Um die Auswirkungen von Stress auf den Cortisolspiegel zu verringern, sollte zunächst der Stress an sich verringert werden. Stressbewältigung und -prävention kann sehr unterschiedlich aussehen, jeder Mensch benötigt allerdings Auszeiten und Ruhephasen. Weiterhin gibt es einige Tipps und Tricks um einen hohen Cortisolspiegel zu senken. Diese und bewährte Methoden gegen Stress haben wir im folgenden zusammengefasst:
- Meditation: Gezielte Ruhephasen wie während einer Meditation helfen bei der Stressbewältigung und senken so den Cortisolspiegel. Diese muss nicht stundenlang dauern und auch nicht im Schneidersitz erfolgen. Bereits 15 Minuten liegende Meditation pro Tag können helfen. (32)
- Entspannung: Neben Meditation helfen alle Formen der gezielten Entspannung gegen Stress. Besonders hervorzuheben sind das Tiefe Atmen (deep breathing), (35) Massagen (34) und Yoga. (33)
- Musik: Gern gehörte oder explizit entspannende Musik kann ebenfalls zur Stressreduktion und damit zu Senkung des Cortisolspiegels beitragen. Dies gilt allerdings nur, wenn du dich auf das Hören der Musik konzentrierst und nicht noch nebenbei etwas anderes erledigst. (36,37)
- Gedankenketten unterbrechen: Wenn wir stressige Erlebnisse oder Situationen in Gedanken wiederholt erleben, steigt der Cortisolspiegel. Dies gilt besonders für Schuld-, Scham-, und Unzulänglichkeitsgefühle. Abhilfe schafft das Erkennen und Beenden der Gedankenkette, sowie Toleranz und Vergebung sich und anderen gegenüber. (32,38)
- Positive Gedanken: Freude und Spaß können den Cortisolwert nachweislich senken. Plane gezielt Aktivitäten, die dir Spaß machen wie ein Zoobesuch oder eine Runde Bowling mit Freunden. Eine generelle positive Einstellung und Lachen im Besonderen helfen zusätzlich bei der Stressprävention und -bewältigung. (39,40)
- Hobbies: Regelmäßige Freude durch geliebte Aktivitäten können die Auswirkungen von Stress auf den Cortisolpiegel verringern.

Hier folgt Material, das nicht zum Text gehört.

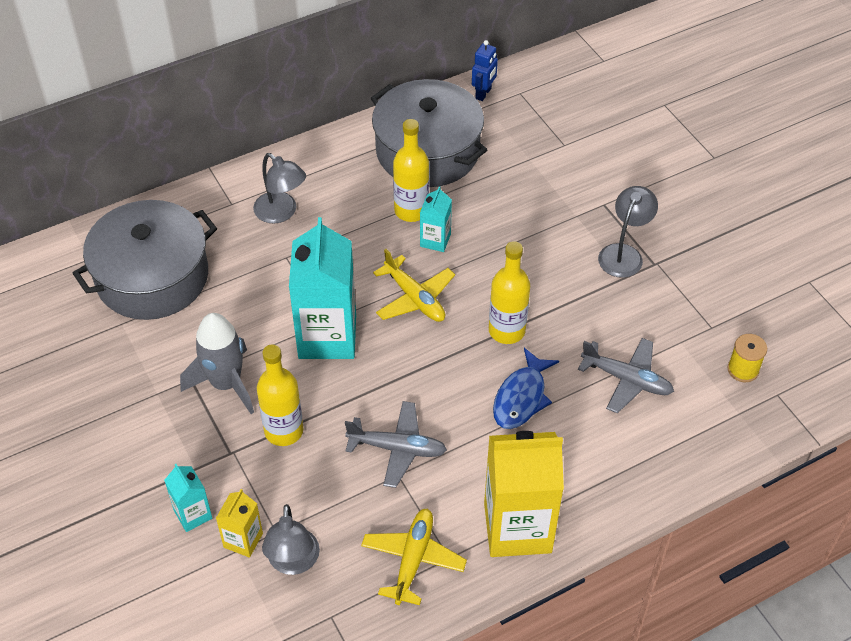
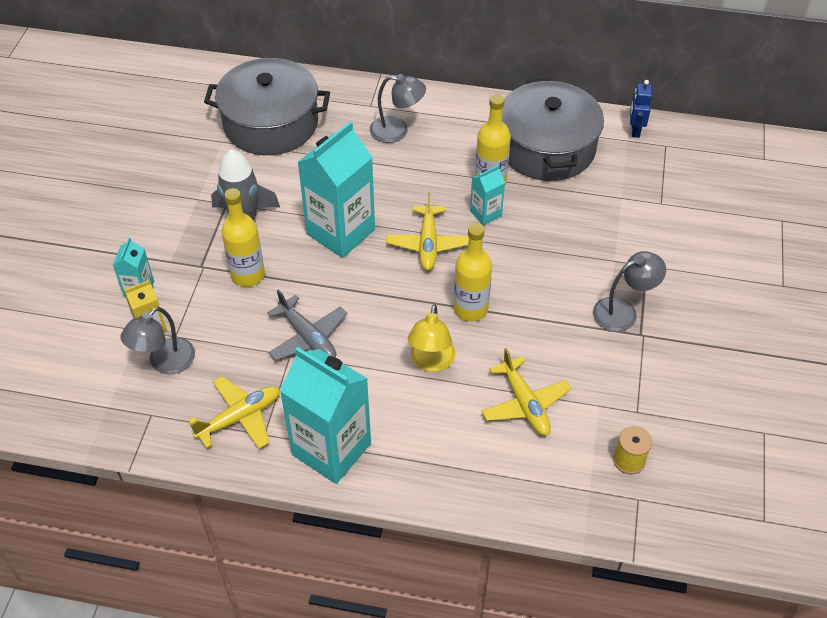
camera: 40 degrees right, 0 degrees up
grey lamp [253,153,306,224] -> grey lamp turned 75 degrees counterclockwise [370,74,426,143]
blue robot [472,40,498,101] -> blue robot turned 120 degrees clockwise [630,80,653,138]
yellow carton [484,431,564,557] -> turquoise carton [280,347,371,484]
blue fish [493,348,559,429] -> yellow lamp [408,304,455,372]
grey plane [578,338,674,413] -> yellow plane [481,348,571,436]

Schaffe dir also ein Hobby an oder achte darauf deines beizubehalten. Besonders hilfreich scheint das Gärtnern beziehungsweise das Kümmern um Pflanzen zu sein. (41,42)
- Ernährung: Um den Cortisolspiegel zu senken solltest du Kaffee und Zucker meiden. Hilfreich sind stilles Wasser, dunkle Schokolade, frisches Obst, eine Tasse grüner Tee und probiotische Lebensmittel. (28,29)
- Schlafhygiene: Achte auf geregelte Wach- und Schlafphasen, vermeide Bildschirme vor dem Einschlafen und schalte dein Handy über Nacht aus oder in den Flugmodus. (30,31,45)
- Nahrungsergänzungsmittel: Von Omega-3-Fettsäuren, wie sie in Fisch- und Leinöl enthalten sind, wird angenommen, dass sie Cortisol reduzieren. (43) Gleiches gilt für Ashwagandha auch bekannt als indischer Gingko, Winterkirsche oder Schlafbeere. (44)
- Bewegung und Sport: Durch sportliche Betätigung steigt das Cortisollevel kurz an und geht am Abend runter. So hilft Sport beim Einschlafen und senkt dauerhaft den Cortisolspiegel. Paradoxerweise steigt das Cortisollevel bei leichten sportlichen Aktivitäten wie Yoga oder Spaziergängen nicht, sinkt aber dennoch am Abend. (33,45,46,47,48)
All diese Methoden helfen dir dabei, weniger gestresst zu sein und ermöglichen deinem Körper und Geist eine Ruhepause. So sinkt der Cortisolspiegel, du fühlst dich fitter und entspannter. Um dem Kreislauf von Stress, körperlichen Folgen von Stress und daraus entstehendem neuen Stress zu entkommen, solltest du dir pro Tag mindestens 15 Minuten nehmen um dich aktiv zu entspannen.
Fazit
Stress hat besondere Auswirkungen auf unseren Körper. Um diesen an die Stresssituation anzupassen wird das Hormon Cortisol ausgeschüttet. Geschieht dies durch anhaltenden Dauerstress steigt der Cortisolspiegel zu hoch, was ernsthafte Folgen haben kann. Die zahlreichen wissenschaftlichen Untersuchungen zu Cortisol bestätigen, dass dieses Hormon wie kaum ein anderer Botenstoff als Bindeglied zwischen Psyche und Soma, zwischen Geist und Körper fungiert.
Zum Glück gibt es viele erprobte und erforschte Methoden und Taktiken um Stress zu vermeiden oder zu bewältigen. Ein kurzzeitig erhöhter Cortisolspiegel ist gut und gewollt, allerdings benötigt der Körper Ruhepausen, damit der Cortisolspiegel sinken kann. Diese Ruhepausen können durch gezielte Entspannung gemacht werden. Zusätzlich kann die Ernährung und Nahrungsergänzungsmittel zu einer Senkung von Cortisol beitragen.